*** Block opens ***
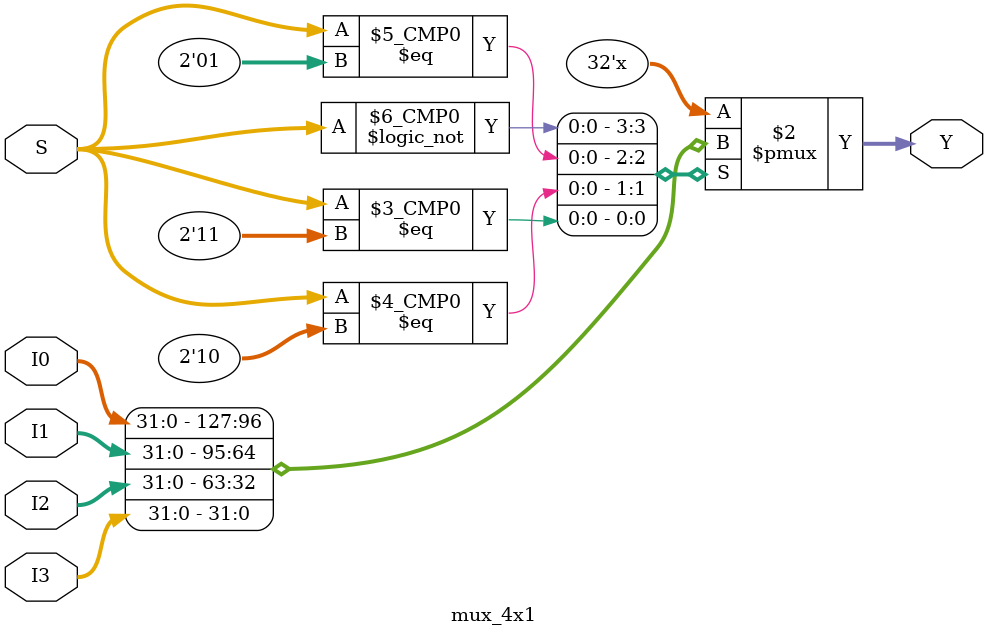
<source format=v>
module mux_4x1(output reg [31:0] Y, input [1:0] S, input [31:0] I0, I1, I2, I3);
always @(S, I0,I1,I2,I3)
	case (S)
		2'b00: Y=I0;
		2'b01: Y=I1;
		2'b10: Y=I2;
		2'b11: Y=I3; 
	endcase
endmodule
</source>
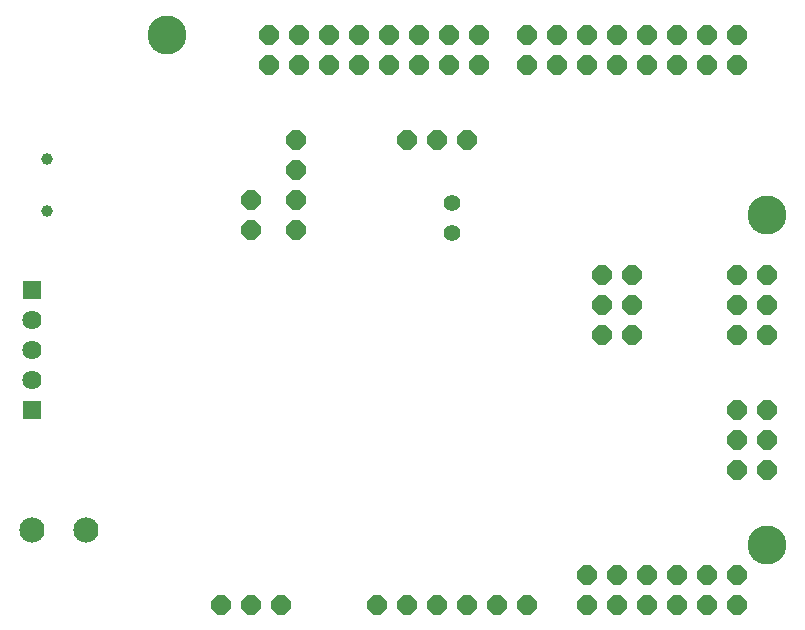
<source format=gbs>
G75*
G70*
%OFA0B0*%
%FSLAX24Y24*%
%IPPOS*%
%LPD*%
%AMOC8*
5,1,8,0,0,1.08239X$1,22.5*
%
%ADD10C,0.1300*%
%ADD11OC8,0.0640*%
%ADD12C,0.0560*%
%ADD13C,0.0394*%
%ADD14R,0.0640X0.0640*%
%ADD15C,0.0640*%
%ADD16C,0.0840*%
D10*
X007643Y020202D03*
X027643Y014202D03*
X027643Y003202D03*
D11*
X026643Y002202D03*
X025643Y002202D03*
X024643Y002202D03*
X023643Y002202D03*
X022643Y002202D03*
X021643Y002202D03*
X021643Y001202D03*
X022643Y001202D03*
X023643Y001202D03*
X024643Y001202D03*
X025643Y001202D03*
X026643Y001202D03*
X026643Y005702D03*
X027643Y005702D03*
X027643Y006702D03*
X026643Y006702D03*
X026643Y007702D03*
X027643Y007702D03*
X027643Y010202D03*
X026643Y010202D03*
X026643Y011202D03*
X027643Y011202D03*
X027643Y012202D03*
X026643Y012202D03*
X023143Y012202D03*
X022143Y012202D03*
X022143Y011202D03*
X023143Y011202D03*
X023143Y010202D03*
X022143Y010202D03*
X017643Y016702D03*
X016643Y016702D03*
X015643Y016702D03*
X016043Y019202D03*
X017043Y019202D03*
X018043Y019202D03*
X018043Y020202D03*
X017043Y020202D03*
X016043Y020202D03*
X015043Y020202D03*
X014043Y020202D03*
X013043Y020202D03*
X012043Y020202D03*
X011043Y020202D03*
X011043Y019202D03*
X012043Y019202D03*
X013043Y019202D03*
X014043Y019202D03*
X015043Y019202D03*
X011943Y016702D03*
X011943Y015702D03*
X011943Y014702D03*
X011943Y013702D03*
X010443Y013702D03*
X010443Y014702D03*
X019643Y019202D03*
X020643Y019202D03*
X021643Y019202D03*
X022643Y019202D03*
X023643Y019202D03*
X024643Y019202D03*
X025643Y019202D03*
X026643Y019202D03*
X026643Y020202D03*
X025643Y020202D03*
X024643Y020202D03*
X023643Y020202D03*
X022643Y020202D03*
X021643Y020202D03*
X020643Y020202D03*
X019643Y020202D03*
X019643Y001202D03*
X018643Y001202D03*
X017643Y001202D03*
X016643Y001202D03*
X015643Y001202D03*
X014643Y001202D03*
X011443Y001202D03*
X010443Y001202D03*
X009443Y001202D03*
D12*
X017143Y013602D03*
X017143Y014602D03*
D13*
X003643Y014335D03*
X003643Y016068D03*
D14*
X003143Y011702D03*
X003143Y007702D03*
D15*
X003143Y008702D03*
X003143Y009702D03*
X003143Y010702D03*
D16*
X003143Y003702D03*
X004943Y003702D03*
M02*

</source>
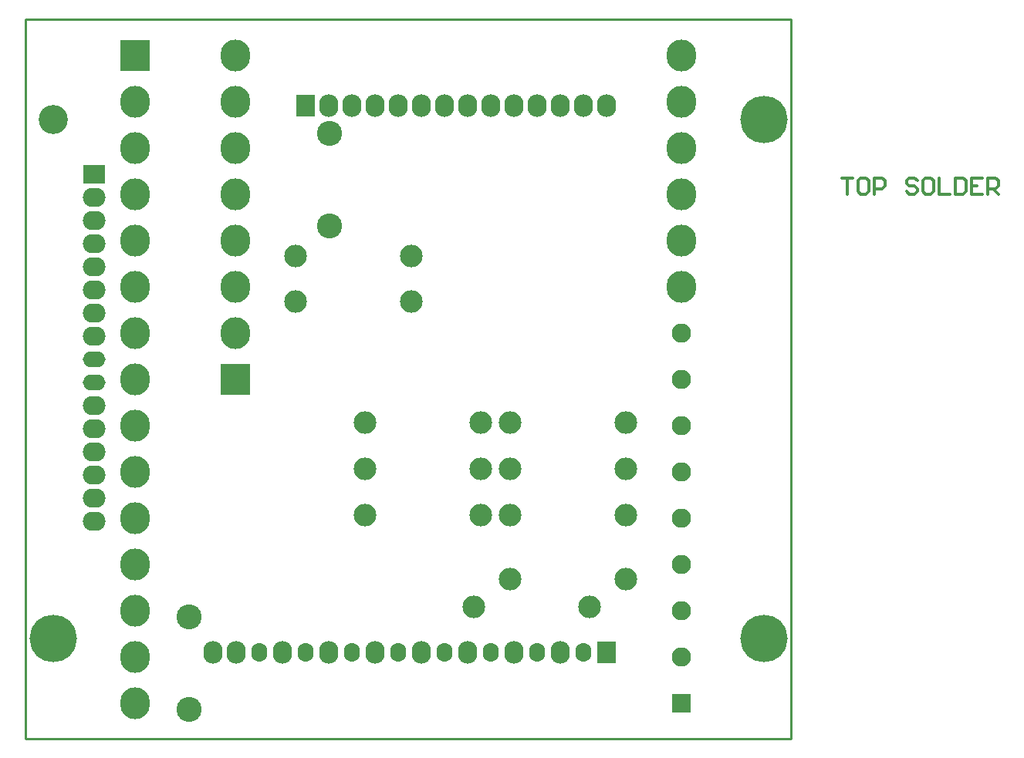
<source format=gts>
%FSLAX25Y25*%
%MOIN*%
G70*
G01*
G75*
G04 Layer_Color=8388736*
%ADD10C,0.04000*%
%ADD11C,0.00800*%
%ADD12C,0.01200*%
%ADD13C,0.09000*%
%ADD14R,0.07500X0.09000*%
%ADD15O,0.06000X0.07500*%
%ADD16O,0.07500X0.09000*%
%ADD17C,0.19685*%
%ADD18C,0.11811*%
%ADD19O,0.12000X0.13000*%
%ADD20C,0.07500*%
%ADD21R,0.07500X0.07500*%
%ADD22R,0.12000X0.13000*%
%ADD23O,0.09000X0.07500*%
%ADD24O,0.09000X0.06000*%
%ADD25R,0.09000X0.07500*%
%ADD26C,0.10000*%
%ADD27C,0.03600*%
%ADD28C,0.03000*%
%ADD29C,0.01600*%
%ADD30R,0.27559X0.35433*%
%ADD31R,0.19685X0.35433*%
%ADD32C,0.01000*%
%ADD33C,0.00400*%
%ADD34C,0.01400*%
%ADD35C,0.02000*%
%ADD36C,0.09800*%
%ADD37R,0.08300X0.09800*%
%ADD38O,0.06800X0.08300*%
%ADD39O,0.08300X0.09800*%
%ADD40C,0.20485*%
%ADD41C,0.12611*%
%ADD42O,0.12800X0.13800*%
%ADD43C,0.08300*%
%ADD44R,0.08300X0.08300*%
%ADD45R,0.12800X0.13800*%
%ADD46O,0.09800X0.08300*%
%ADD47O,0.09800X0.06800*%
%ADD48R,0.09800X0.08300*%
%ADD49C,0.10800*%
D12*
X738324Y628260D02*
X742990D01*
X740657D01*
Y621263D01*
X748821Y628260D02*
X746488D01*
X745322Y627094D01*
Y622429D01*
X746488Y621263D01*
X748821D01*
X749987Y622429D01*
Y627094D01*
X748821Y628260D01*
X752320Y621263D02*
Y628260D01*
X755819D01*
X756985Y627094D01*
Y624761D01*
X755819Y623595D01*
X752320D01*
X770981Y627094D02*
X769814Y628260D01*
X767482D01*
X766315Y627094D01*
Y625928D01*
X767482Y624761D01*
X769814D01*
X770981Y623595D01*
Y622429D01*
X769814Y621263D01*
X767482D01*
X766315Y622429D01*
X776812Y628260D02*
X774479D01*
X773313Y627094D01*
Y622429D01*
X774479Y621263D01*
X776812D01*
X777978Y622429D01*
Y627094D01*
X776812Y628260D01*
X780311D02*
Y621263D01*
X784976D01*
X787309Y628260D02*
Y621263D01*
X790807D01*
X791974Y622429D01*
Y627094D01*
X790807Y628260D01*
X787309D01*
X798972D02*
X794306D01*
Y621263D01*
X798972D01*
X794306Y624761D02*
X796639D01*
X801304Y621263D02*
Y628260D01*
X804803D01*
X805969Y627094D01*
Y624761D01*
X804803Y623595D01*
X801304D01*
X803637D02*
X805969Y621263D01*
D32*
X385827Y385827D02*
X716535D01*
X385827D02*
Y696850D01*
X716535D01*
Y385827D02*
Y696850D01*
D36*
X552559Y594488D02*
D03*
X502559D02*
D03*
X552559Y574803D02*
D03*
X502559D02*
D03*
X645000Y455000D02*
D03*
X595000D02*
D03*
X629500Y443000D02*
D03*
X579500D02*
D03*
X582500Y522500D02*
D03*
X532500D02*
D03*
X582500Y482500D02*
D03*
X532500D02*
D03*
X645000D02*
D03*
X595000D02*
D03*
X582500Y502500D02*
D03*
X532500D02*
D03*
X645000D02*
D03*
X595000D02*
D03*
X645000Y522500D02*
D03*
X595000D02*
D03*
D37*
X636693Y423228D02*
D03*
X506772Y659449D02*
D03*
D38*
X626693Y423228D02*
D03*
X606693D02*
D03*
X586693D02*
D03*
X566693D02*
D03*
X546693D02*
D03*
X526693D02*
D03*
X506693D02*
D03*
X486693D02*
D03*
D39*
X616693D02*
D03*
X596693D02*
D03*
X576693D02*
D03*
X556693D02*
D03*
X536693D02*
D03*
X516693D02*
D03*
X496693D02*
D03*
X476693D02*
D03*
X466693D02*
D03*
X636772Y659449D02*
D03*
X626772D02*
D03*
X616772D02*
D03*
X606772D02*
D03*
X596772D02*
D03*
X586772D02*
D03*
X576772D02*
D03*
X566772D02*
D03*
X556772D02*
D03*
X546772D02*
D03*
X536772D02*
D03*
X526772D02*
D03*
X516772D02*
D03*
D40*
X397638Y429134D02*
D03*
X704724D02*
D03*
Y653543D02*
D03*
D41*
X397638D02*
D03*
D42*
X669291Y661339D02*
D03*
Y641339D02*
D03*
Y621339D02*
D03*
Y601339D02*
D03*
Y581339D02*
D03*
Y681339D02*
D03*
X433071Y401339D02*
D03*
Y661339D02*
D03*
Y641339D02*
D03*
Y621339D02*
D03*
Y601339D02*
D03*
Y581339D02*
D03*
Y561339D02*
D03*
Y541339D02*
D03*
Y521339D02*
D03*
Y501339D02*
D03*
Y481339D02*
D03*
Y461339D02*
D03*
Y441339D02*
D03*
Y421339D02*
D03*
X476516Y681339D02*
D03*
Y661339D02*
D03*
Y641339D02*
D03*
Y621339D02*
D03*
Y601339D02*
D03*
Y581339D02*
D03*
Y561339D02*
D03*
D43*
X669291D02*
D03*
Y541339D02*
D03*
Y521339D02*
D03*
Y501339D02*
D03*
Y481339D02*
D03*
Y461339D02*
D03*
Y441339D02*
D03*
Y421339D02*
D03*
D44*
Y401339D02*
D03*
D45*
X433071Y681339D02*
D03*
X476516Y541339D02*
D03*
D46*
X415354Y479921D02*
D03*
Y489921D02*
D03*
Y499921D02*
D03*
Y509921D02*
D03*
Y519921D02*
D03*
Y529921D02*
D03*
Y559921D02*
D03*
Y569921D02*
D03*
Y579921D02*
D03*
Y589921D02*
D03*
Y599921D02*
D03*
Y609921D02*
D03*
Y619921D02*
D03*
D47*
Y539921D02*
D03*
Y549921D02*
D03*
D48*
Y629921D02*
D03*
D49*
X456500Y438500D02*
D03*
Y398500D02*
D03*
X517000Y647500D02*
D03*
Y607500D02*
D03*
M02*

</source>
*** Block closes ***
# [What to do]
Pull every line containing "format" out of the entries.

# [Output for this task]
<source format=v>
<source format=gbs>
<source format=gts>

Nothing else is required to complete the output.